Ask HN: Does anyone enjoy working with Facebook's Graph API? - jmathai

I've worked with Facebook's platform and APIs on and off since they launched them in 2007.  It's always been the same - meaning nails on the chalkboard horrible.<p>The Graph API got a lot of great "reviews" but I don't know if anyone actually used it first before giving it praise.  On one hand it's great in theory, but on the other hand it's horribly broken and poorly documented.<p>As a developer this is how things usually go.<p>1) Something isn't working as I expect so I look at the docs.<p>2) Realize the behavior isn't documented and search on Google.<p>3) Click on numerous results linking to Facebook's forum to read about lots of others having the same question - Facebook rarely replies or clarifies.<p>4) Implement a hacky work around because I'll never know if it was on my end or theirs.<p>Am I the only one with this workflow?<p><pre><code>  *</code></pre>
======
matthewphiong
Same here. Plus...

\- There are many things you cant do with Graph, so I'm still sticking on
using the old REST Api.

\- Facebook OAuth 2.0 implementation is incomplete, e.g. no refresh
access_token method provided.

\- Current support for iFrame Facebook.com apps is premature.

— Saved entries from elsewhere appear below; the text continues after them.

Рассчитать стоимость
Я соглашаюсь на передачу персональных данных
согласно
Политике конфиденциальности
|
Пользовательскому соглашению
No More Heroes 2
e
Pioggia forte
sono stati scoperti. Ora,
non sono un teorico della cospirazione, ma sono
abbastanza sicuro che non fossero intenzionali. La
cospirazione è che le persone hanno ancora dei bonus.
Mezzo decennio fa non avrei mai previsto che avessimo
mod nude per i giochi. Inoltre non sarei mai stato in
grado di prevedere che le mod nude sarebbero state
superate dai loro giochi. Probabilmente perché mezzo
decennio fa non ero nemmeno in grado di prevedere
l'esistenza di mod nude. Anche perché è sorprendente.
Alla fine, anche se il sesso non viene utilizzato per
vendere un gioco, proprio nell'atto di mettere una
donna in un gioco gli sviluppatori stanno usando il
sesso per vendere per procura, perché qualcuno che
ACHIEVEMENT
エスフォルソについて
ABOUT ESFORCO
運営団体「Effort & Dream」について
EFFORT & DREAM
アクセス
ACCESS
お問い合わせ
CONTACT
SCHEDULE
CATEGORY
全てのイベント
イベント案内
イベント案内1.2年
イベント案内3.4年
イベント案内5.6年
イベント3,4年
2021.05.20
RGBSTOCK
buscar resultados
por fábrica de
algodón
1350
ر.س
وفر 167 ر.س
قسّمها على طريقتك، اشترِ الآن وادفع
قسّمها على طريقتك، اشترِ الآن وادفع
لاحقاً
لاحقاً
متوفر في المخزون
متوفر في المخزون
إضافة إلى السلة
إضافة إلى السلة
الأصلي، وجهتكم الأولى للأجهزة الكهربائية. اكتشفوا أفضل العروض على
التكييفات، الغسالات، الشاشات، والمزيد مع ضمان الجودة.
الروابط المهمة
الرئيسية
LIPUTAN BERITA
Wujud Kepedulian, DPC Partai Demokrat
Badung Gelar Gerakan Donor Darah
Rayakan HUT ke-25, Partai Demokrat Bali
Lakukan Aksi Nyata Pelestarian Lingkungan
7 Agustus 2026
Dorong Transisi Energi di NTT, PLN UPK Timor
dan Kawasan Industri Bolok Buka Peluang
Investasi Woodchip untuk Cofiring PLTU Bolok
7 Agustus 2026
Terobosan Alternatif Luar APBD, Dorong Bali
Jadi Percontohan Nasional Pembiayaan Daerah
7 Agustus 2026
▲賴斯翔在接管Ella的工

With all these, they even planned to remove old authentication method & going
full force on iFrame end of this year. Hopefully they really can fix all those
problems by then.

------
txt
I actually enjoy working with facebook's open graph api, BUT Using the PHP &
JS SDK is a nightmare. I wrote my own class in PHP using curl, all data is
returned in JSON which for me makes things simple. Retrieving the access token
and authenticating each user can be handled a number of ways. Ever since they
updated there policies, you are now allowed to store all of the users info
once they allow your "application". I've seen alot of people complain when
they use the new SDK's, but I see no reason to go that route...I think the
best way whether it be a application,fan page, or external site is to present
your app first, let the user actually see it and not FORCE them to allow it
(which 90% of most apps do)...Once they peform a action, either redirect/ or
popup/iframe to the authorization url;. I use the 'offline' permission so the
access token for each user doesn't expire. Once they allow it, pull any info
you want by a simple curl request, then store all there info(including access
token) in your DB. Simple as that! There are only a few things I dislike,
there like/comment buttons, and how you are limited to using either there
iframe or xfbml (which is still an iframe).

------
navyrain
This is about par for the course. I've integrated facebook into many an
application, and found the same: Facebook's API is buggy, their developer
support is nonexistent, and digging up current and relevant results from
google is challenging.

I can think of quite a few things Facebook could do to improve the experience
of developers using their services, but people are already doing so in droves,
and their competition is withering, so I don't see much of a chance of this
improving dramatically.

Expect incremental improvements as they reach out into the general web more
and more. For example, as bad as the current API is, the old one was worse.

------
AjJi
That's exactly what I experienced (and still do) while working with Facebook
APIs. Sometimes, it is better to search StackOverflow first.